First stop: Citizen, 1203 E Main St. (http://www.citizenrva.com/): Citizen is where café culture intersects with an American diner and the results are truly sensational. My fried chicken and jerk collards is served over Byrd Mill grits and finished with a smoked pimento tomato jam. Yum! The dish jolts my tastebuds awake and the only thing better than the meal is the ambience in this unassuming but truly remarkable little restaurant.

Next: Rapp Session, 318 Grace St. (https://www.rroysters.com/restaurants/rapp-session): Cousins Ryan and Travis Croxton are legends in Virginia for helping revive the state’s oyster industry, which was wiped out thanks to pollution and over fishing.
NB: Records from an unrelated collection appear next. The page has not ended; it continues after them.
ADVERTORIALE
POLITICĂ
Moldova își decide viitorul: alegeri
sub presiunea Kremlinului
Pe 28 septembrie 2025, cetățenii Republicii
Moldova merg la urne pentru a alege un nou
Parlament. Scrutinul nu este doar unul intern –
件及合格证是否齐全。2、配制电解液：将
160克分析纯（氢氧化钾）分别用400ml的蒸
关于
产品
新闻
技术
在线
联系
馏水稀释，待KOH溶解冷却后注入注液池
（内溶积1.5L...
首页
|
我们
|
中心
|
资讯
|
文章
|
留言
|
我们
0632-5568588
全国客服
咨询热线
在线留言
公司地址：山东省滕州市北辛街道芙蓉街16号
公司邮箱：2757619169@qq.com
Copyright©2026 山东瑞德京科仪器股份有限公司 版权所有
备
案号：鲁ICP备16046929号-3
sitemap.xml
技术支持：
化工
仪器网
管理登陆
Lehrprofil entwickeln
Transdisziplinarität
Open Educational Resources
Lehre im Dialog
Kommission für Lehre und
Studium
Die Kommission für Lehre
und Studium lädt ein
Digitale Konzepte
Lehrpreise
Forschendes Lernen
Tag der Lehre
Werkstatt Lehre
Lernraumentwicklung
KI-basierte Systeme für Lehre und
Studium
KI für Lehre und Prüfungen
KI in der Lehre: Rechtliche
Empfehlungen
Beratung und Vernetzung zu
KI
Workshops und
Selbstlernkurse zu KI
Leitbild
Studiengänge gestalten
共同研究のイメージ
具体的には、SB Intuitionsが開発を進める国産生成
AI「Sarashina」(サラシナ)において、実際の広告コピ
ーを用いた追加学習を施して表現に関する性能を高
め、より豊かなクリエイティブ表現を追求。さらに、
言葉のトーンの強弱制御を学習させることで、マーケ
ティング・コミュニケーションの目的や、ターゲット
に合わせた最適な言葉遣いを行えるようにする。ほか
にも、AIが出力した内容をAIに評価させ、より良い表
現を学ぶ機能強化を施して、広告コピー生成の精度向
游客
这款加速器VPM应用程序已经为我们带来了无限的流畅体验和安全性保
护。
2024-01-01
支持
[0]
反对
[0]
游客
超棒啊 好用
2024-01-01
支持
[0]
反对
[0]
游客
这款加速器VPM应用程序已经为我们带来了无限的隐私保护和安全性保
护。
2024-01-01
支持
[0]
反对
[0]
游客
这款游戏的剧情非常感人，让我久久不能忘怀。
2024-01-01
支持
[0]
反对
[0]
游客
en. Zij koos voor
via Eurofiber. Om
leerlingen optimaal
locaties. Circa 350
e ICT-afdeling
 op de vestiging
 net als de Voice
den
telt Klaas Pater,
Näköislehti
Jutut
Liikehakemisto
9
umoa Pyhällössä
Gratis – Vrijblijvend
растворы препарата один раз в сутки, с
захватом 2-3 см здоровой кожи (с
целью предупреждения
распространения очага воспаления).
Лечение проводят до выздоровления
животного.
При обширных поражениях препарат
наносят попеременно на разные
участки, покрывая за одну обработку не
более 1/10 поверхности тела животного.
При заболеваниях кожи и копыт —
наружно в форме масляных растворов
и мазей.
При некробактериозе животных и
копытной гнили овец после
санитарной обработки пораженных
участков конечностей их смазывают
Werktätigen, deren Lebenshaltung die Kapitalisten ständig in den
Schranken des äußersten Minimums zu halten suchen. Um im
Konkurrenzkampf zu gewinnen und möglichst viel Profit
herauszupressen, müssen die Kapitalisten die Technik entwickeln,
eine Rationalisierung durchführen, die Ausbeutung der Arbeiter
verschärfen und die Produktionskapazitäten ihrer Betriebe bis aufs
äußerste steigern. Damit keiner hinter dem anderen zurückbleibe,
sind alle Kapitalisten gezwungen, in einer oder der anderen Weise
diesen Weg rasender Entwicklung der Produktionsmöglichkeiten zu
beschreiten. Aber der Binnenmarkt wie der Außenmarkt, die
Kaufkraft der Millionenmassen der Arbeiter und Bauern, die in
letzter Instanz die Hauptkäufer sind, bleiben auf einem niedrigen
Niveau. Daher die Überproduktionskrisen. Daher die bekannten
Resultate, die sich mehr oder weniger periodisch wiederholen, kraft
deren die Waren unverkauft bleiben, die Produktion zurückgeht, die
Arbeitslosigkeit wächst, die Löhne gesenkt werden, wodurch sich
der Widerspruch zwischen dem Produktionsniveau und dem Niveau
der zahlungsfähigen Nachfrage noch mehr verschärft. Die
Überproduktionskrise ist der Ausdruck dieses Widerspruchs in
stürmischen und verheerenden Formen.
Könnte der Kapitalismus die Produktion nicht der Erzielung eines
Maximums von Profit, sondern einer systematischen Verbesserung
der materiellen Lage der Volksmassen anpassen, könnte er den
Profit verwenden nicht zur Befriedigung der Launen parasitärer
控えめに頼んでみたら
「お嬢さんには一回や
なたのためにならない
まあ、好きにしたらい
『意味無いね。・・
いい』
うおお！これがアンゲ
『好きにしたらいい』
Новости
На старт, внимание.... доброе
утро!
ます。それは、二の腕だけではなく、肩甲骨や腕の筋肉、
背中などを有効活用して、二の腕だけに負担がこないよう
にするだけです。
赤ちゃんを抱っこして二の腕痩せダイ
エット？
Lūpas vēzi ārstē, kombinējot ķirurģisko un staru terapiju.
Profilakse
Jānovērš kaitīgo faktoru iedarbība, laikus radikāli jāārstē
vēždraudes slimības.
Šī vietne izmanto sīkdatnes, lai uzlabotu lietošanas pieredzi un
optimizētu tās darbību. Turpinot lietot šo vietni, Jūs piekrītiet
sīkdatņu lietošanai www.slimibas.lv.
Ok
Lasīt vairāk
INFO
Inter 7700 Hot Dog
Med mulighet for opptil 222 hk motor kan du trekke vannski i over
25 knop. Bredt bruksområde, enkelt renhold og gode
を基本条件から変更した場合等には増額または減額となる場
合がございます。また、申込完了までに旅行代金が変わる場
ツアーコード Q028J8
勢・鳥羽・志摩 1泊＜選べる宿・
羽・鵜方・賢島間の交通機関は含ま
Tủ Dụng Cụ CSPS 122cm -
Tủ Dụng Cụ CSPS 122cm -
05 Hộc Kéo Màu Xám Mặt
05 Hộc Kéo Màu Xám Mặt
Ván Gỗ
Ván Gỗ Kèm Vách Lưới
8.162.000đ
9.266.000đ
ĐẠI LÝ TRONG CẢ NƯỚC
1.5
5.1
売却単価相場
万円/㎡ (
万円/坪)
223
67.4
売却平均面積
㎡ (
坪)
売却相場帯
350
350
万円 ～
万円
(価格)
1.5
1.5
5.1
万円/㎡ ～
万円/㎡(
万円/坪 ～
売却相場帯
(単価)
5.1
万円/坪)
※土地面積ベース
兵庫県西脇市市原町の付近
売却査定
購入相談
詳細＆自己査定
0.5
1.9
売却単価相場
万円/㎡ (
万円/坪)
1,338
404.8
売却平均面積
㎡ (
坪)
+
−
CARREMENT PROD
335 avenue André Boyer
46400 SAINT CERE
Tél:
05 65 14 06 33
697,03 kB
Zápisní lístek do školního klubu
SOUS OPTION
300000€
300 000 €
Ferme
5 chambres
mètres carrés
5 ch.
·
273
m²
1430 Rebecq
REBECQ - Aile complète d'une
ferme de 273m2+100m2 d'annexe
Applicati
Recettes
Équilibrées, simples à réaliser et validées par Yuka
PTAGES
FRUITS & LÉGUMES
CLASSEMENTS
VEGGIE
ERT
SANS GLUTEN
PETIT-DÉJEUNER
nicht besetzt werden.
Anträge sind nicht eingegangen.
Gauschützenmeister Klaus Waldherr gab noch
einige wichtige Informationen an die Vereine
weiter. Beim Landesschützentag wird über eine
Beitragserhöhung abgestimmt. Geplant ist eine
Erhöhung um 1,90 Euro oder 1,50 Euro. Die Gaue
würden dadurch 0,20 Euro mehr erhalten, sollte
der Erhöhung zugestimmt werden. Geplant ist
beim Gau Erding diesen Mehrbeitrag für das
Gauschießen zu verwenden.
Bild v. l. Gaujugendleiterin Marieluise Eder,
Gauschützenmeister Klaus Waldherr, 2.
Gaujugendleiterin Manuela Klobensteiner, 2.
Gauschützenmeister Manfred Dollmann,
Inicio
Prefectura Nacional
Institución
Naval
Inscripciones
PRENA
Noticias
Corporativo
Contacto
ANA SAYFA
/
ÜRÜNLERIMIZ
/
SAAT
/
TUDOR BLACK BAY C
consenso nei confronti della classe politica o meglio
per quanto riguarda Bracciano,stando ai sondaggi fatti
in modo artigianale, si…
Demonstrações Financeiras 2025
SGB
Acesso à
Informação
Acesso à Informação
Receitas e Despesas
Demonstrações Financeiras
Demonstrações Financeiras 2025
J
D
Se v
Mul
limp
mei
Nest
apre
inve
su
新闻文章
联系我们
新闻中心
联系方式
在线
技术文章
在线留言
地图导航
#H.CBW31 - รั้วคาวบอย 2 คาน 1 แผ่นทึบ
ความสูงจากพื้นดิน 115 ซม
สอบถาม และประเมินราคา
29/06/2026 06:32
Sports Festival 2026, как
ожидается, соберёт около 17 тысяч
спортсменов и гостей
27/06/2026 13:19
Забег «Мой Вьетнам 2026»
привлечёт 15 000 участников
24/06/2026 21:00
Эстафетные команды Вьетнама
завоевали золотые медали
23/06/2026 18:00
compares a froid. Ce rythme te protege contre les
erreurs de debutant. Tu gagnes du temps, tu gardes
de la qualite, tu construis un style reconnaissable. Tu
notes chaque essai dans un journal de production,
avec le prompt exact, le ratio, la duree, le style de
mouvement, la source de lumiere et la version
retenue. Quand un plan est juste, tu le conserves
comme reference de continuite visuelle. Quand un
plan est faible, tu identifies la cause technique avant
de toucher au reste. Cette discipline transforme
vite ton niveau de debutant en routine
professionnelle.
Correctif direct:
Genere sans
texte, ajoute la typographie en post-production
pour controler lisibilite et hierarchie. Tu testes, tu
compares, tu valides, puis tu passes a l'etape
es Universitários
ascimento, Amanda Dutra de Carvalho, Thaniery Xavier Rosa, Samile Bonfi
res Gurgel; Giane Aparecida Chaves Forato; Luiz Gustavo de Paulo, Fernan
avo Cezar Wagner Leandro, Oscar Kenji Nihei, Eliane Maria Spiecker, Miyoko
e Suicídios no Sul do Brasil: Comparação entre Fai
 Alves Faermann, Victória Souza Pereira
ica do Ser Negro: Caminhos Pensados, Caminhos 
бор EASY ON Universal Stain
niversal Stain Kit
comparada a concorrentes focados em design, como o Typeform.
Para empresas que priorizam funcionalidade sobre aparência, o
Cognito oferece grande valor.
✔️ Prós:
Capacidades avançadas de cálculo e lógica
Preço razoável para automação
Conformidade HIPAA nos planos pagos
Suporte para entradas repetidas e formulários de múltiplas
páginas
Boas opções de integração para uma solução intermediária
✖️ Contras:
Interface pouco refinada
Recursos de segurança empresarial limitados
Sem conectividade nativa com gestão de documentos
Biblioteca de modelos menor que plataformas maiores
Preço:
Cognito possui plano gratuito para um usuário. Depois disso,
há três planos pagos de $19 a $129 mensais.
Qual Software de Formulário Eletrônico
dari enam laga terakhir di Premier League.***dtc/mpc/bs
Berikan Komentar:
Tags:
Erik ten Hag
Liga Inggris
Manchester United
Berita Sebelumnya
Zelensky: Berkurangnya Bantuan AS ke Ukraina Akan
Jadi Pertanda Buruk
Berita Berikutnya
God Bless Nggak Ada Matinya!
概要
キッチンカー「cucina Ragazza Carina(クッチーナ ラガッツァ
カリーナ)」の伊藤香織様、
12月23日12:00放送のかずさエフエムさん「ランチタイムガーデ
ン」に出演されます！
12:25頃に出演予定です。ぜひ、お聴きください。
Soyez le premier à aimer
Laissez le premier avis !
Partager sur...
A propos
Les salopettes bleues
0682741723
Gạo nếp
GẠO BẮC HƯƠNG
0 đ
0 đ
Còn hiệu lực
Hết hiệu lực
The Croxton family has a long history in the oyster industry and the cousins harvest their bountiful oyster crop on their farm in nearby Irvington. Rapp Session, located in the centre of Richmond, is a casual dining spot where the oysters are so fresh you get a burst of salty sea water with every slurp. Rapp Session is a great place to end your evening out - happy hour here starts at 11 p.m. Oysters come baked or au natural and the one thing that unites them is their freshness.

The Daily Kitchen: 2934 West Cary St. (https://thedailykitchenandbar.com/): Cary St. in fashionable Carytown is nicknamed the “Mile of Style” because of all the designer shops gathered there, but it’s also a hangout for foodies, many of whom make their way to this dollhouse-style restaurant. If you are vegan, this is your paradise, but Daily Kitchen also caters to the fried food lovers like myself - my fried Virginia oysters come with roasted corn salad, scallions, parmesan, lime, chipotle aioli. Yummy! Vegans don’t know that they’re missing.

Spoonbread Bistro: 2526 Floyd Ave. (http://spoonbreadbistro.com/): Tucked away on the handsome streets that run off Richmond’s world-renowned Virginia Commonwealth University in the city’s fashionable Fan neighbourhood, I come upon this lovely dining room where Chef Michael Hall, a mountain of a man with the “aw shucks” smile, combines Southern and French techniques to produce some mouth-watering dishes. The room’s Lobster pop tarts are now one of Hall’s signature dishes. Spoonbread Bistro has become the “it” restaurant of Richmond but because it’s a bit off the tourist route, many visitors may miss out on Hall’s incredible offerings. Gourmet food and an intimate dining experience is what this restaurant is all about.

Lemaire, The Jefferson Hotel: 101 West Franklin St. (http://www.lemairerestaurant.com/): Walking into this legendary restaurant in the historic Jefferson Hotel is like arriving at France’s Palace Versailles - only the food here is better. This landmark room is one of the most opulent in America and the only thing better than the decor is the food. Executive Chef Patrick Willis, a master chef who inherited his kitchen from Walter Bundy, a Richmond legend who left The Jefferson after two decades to start his own room, Shagbark (http://www.shagbarkrva.com/). While Chef Bundy may have put Lemaire on the culinary map, Willis is taking it in his own direction. There’s obviously lots of southern influences on the menu but it’s the freshness of the offerings that excite my tastebuds most. This is hometown cooking with a French flare.

The chefs of Richmond are certainly giving travellers food for thought when they plan their next vacation.

 

Information
Real Richmond Food Tours offers many different outings in neighbourhoods like Church Hill, Carytown, the Museum District, Scott’s Addition, The Fan, Jackson Ward, Manchester and many others. Each Saturday, Real Richmond Food Tours offers public outings but they can also arrange private tours. For mire information, go to realrichmondVA.com / Richmond also celebrates its restaurant scene with a number of food festivals. For more information, go to https://www.visitrichmondva.com / For more on The Jefferson Hotel, go to www.jeffersonhotel.com. The Jefferson is located at 101 West Franklin St., 23220. / For Virginia tourism information, go to https://www.virginia.org / The best way to get to Richmond is through Washington’s Dulles Airport. Air Canada and several U.S. airlines offer direct daily flights to Dulles. Richmond is a two hour drive south of Washington.